Source: Institute for Energy Economics and Financial Analysis
The offshore wind industry expects to rapidly branch out from its European epicenter and there’s one market that has charged ahead to claim the pole position in this race: the United States.
Solicitations already underway on the U.S. East Coast and the ambitious renewables targets being implemented in more and more states mean the country is on the cusp of an offshore building boom, industry executives said at the Global Offshore Wind conference in London on June 25.
“We are surprised by the speed of the U.S.,” said Philippe Kavafyan, CEO of turbine maker MHI Vestas Offshore Wind A/S, a joint venture between Denmark’s Vestas Wind Systems A/S and Japan’s Mitsubishi Heavy Industries Ltd. “Over the last 12, 15 months, the U.S. went from a potential market into the first large-scale commercial project…and now we’re already talking about 20 GW,” Kavafyan said. “That’s only slightly less than we have in the world today.”
Almost all of the roughly 20 GW in installed offshore wind capacity is in Europe, led by early moving countries like the U.K. and Germany that have built up extensive supply chains.
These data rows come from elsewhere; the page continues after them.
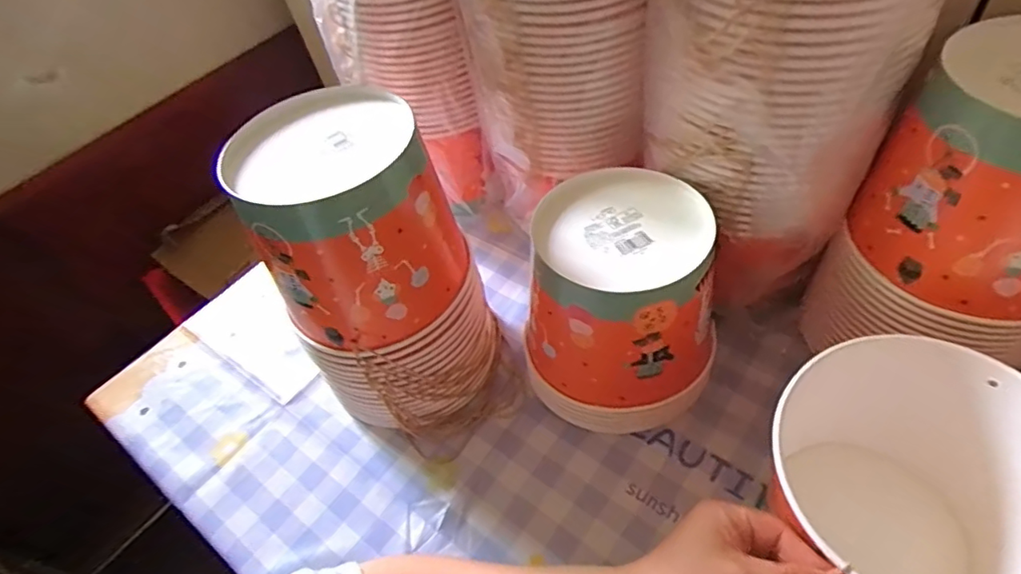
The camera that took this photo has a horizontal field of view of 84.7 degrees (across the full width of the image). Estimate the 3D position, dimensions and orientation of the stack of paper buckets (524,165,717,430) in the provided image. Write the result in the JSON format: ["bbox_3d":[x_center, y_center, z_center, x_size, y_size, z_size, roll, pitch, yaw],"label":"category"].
[{"bbox_3d":[0.092,0.020,0.469,0.148,0.177,0.142,9,53,16],"label":"stack of paper buckets"}]

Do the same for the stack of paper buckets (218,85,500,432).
[{"bbox_3d":[-0.110,-0.004,0.461,0.146,0.256,0.148,-36,54,-19],"label":"stack of paper buckets"}]

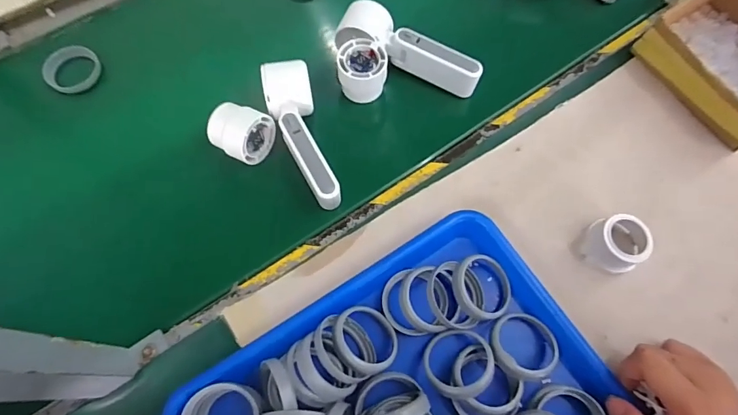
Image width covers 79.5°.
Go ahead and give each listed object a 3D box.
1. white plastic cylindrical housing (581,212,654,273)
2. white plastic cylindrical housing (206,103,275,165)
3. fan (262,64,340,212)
[{"bbox_3d":[0.233,0.034,0.419,0.050,0.039,0.047,0,71,-1],"label":"white plastic cylindrical housing"},{"bbox_3d":[-0.132,-0.077,0.456,0.049,0.045,0.052,27,73,8],"label":"white plastic cylindrical housing"},{"bbox_3d":[-0.069,-0.072,0.454,0.051,0.045,0.159,-14,72,-6],"label":"fan"}]

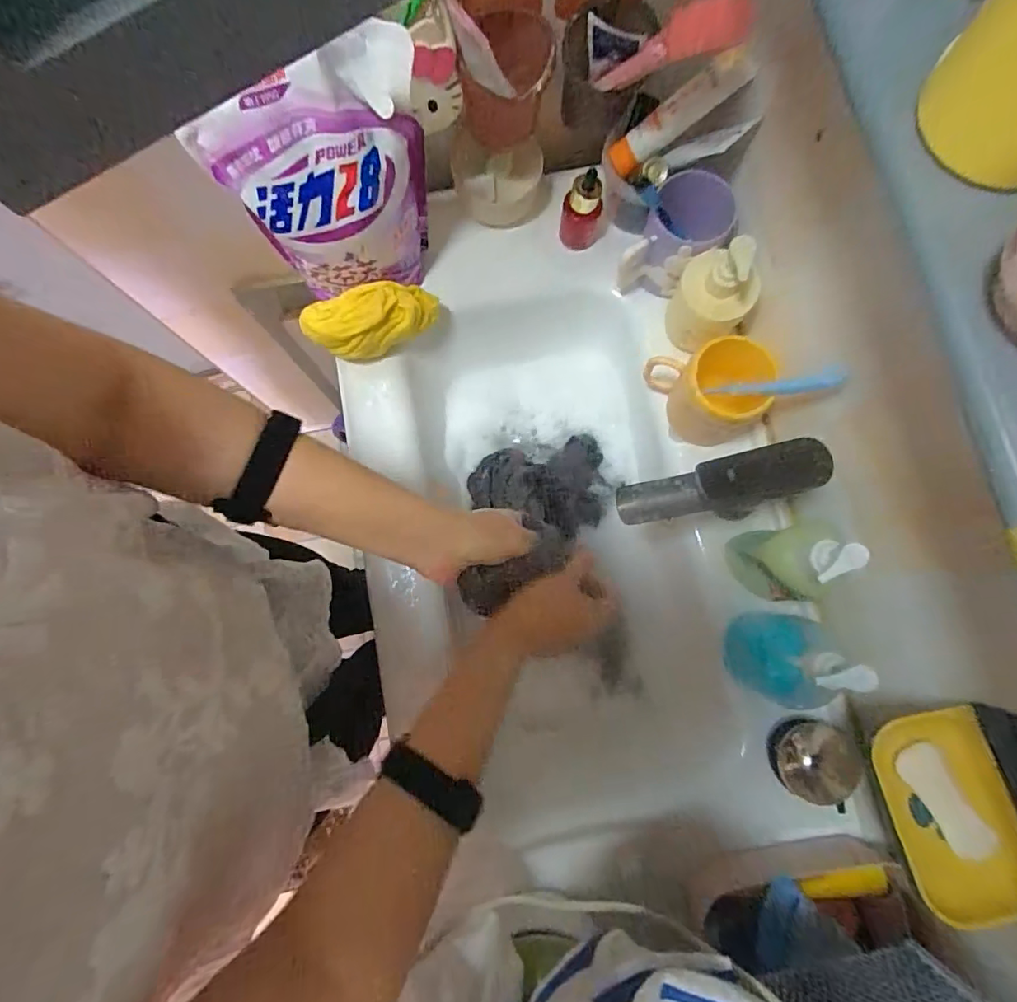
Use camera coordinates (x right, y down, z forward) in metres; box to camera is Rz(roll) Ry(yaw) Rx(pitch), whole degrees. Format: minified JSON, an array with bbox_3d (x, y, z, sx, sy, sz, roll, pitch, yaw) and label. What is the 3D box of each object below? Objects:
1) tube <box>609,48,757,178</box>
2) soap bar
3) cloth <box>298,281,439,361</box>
[{"bbox_3d":[0.176,-0.408,0.541,0.153,0.025,0.038,-22,77,35],"label":"tube"},{"bbox_3d":[0.319,0.219,0.373,0.029,0.015,0.077,-28,81,-5],"label":"soap bar"},{"bbox_3d":[-0.154,-0.203,0.584,0.150,0.069,0.063,-19,80,-3],"label":"cloth"}]

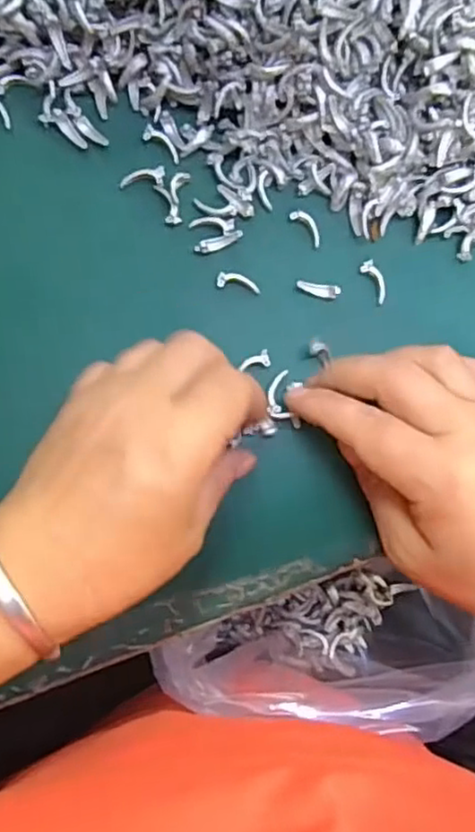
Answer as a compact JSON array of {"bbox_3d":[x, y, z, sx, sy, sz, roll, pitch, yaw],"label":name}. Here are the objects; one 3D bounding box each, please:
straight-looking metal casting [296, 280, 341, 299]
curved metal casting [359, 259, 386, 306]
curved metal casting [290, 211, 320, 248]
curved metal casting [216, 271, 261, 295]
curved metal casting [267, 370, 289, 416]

But while those two countries remain the largest single markets for future offshore projects, the U.S. has overtaken both China and Taiwan over the past 12 months to become the number three, according to industry association RenewableUK. According to the group, there is now a development pipeline of 15.7 GW in the U.S., out of 121 GW planned or under construction worldwide.
As of March, the slate of planned projects in the U.S. had already grown to almost 14 GW of offshore capacity through 2027, according to an S&P Global Market Intelligence analysis — a rough doubling in planned capacity since October 2018.
Altogether, states on the East Coast have already committed to procuring more than 23 GW of offshore wind capacity between them. Although the offshore industry faces a long list of challenges, ranging from needed transmission grid upgrades to the formation of a U.S.-based supply chain, Equinor’s head of renewables said that the closely watched decision of New Jersey’s Board of Public Utilities was a promising starting shot.